ECLI:NL:RBDHA:2024:9876
Rechtbank Den Haag
- Voorlopige voorziening
- Rechtspraak.nl
Afwijzing verzoek om voorlopige voorziening in asielzaak met betrekking tot verantwoordelijkheid van Zwitserland
In deze uitspraak van de Rechtbank Den Haag, zittingsplaats Arnhem, beoordeelt de voorzieningenrechter het verzoek om een voorlopige voorziening van de verzoeker, die een verblijfsvergunning asiel voor bepaalde tijd heeft aangevraagd. De staatssecretaris van Justitie en Veiligheid heeft op 21 mei 2024 besloten om de aanvraag niet in behandeling te nemen, met als argument dat Zwitserland verantwoordelijk is voor de behandeling van de asielaanvraag. De voorzieningenrechter heeft het verzoek op 14 juni 2024 behandeld, waarbij de gemachtigde van de verzoeker en de gemachtigde van de staatssecretaris aanwezig waren. De verzoeker zelf is niet verschenen op de zitting.
De voorzieningenrechter heeft in deze uitspraak ook een andere zaak, NL24.21624, behandeld, waarin een uitspraak is gedaan op het beroep van de verzoeker.

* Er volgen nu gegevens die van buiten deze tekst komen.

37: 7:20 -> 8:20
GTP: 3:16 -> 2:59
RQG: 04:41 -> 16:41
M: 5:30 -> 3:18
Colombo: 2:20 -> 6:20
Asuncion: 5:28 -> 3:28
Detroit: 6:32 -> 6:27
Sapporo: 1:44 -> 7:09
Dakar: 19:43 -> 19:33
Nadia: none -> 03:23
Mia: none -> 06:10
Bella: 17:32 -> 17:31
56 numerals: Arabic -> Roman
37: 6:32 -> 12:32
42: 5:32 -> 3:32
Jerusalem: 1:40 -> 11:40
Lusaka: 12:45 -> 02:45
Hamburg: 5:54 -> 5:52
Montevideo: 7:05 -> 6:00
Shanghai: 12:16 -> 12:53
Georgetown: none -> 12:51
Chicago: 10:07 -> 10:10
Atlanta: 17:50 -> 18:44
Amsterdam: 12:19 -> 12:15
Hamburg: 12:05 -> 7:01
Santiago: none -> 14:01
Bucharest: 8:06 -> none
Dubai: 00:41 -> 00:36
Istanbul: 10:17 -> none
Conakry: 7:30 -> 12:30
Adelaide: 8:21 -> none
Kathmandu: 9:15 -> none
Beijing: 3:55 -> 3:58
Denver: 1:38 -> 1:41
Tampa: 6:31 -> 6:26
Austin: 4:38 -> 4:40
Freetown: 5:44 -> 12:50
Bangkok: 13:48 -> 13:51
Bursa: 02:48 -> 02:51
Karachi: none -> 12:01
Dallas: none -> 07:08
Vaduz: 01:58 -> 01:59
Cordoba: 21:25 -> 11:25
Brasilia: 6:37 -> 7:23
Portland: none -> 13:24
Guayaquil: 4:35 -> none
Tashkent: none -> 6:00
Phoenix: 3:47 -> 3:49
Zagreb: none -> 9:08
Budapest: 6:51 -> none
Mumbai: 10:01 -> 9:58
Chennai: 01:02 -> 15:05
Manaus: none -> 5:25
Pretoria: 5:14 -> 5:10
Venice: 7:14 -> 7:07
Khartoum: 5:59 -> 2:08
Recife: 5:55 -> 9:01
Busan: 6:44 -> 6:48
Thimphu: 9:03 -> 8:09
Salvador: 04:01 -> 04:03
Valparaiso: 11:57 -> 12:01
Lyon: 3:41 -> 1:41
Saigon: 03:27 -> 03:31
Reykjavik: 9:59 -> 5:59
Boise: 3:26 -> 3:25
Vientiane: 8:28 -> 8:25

Aangezien er inmiddels een uitspraak is gedaan op het beroep, is de noodzaak voor een voorlopige voorziening komen te vervallen. De voorzieningenrechter heeft daarom het verzoek om voorlopige voorziening afgewezen. Tevens is er geen aanleiding voor een proceskostenveroordeling. De uitspraak is gedaan door mr. S. Kompier, in aanwezigheid van mr. S.M. Hampsink, griffier, en is openbaar uitgesproken. Tegen deze uitspraak staat geen hoger beroep of verzet open.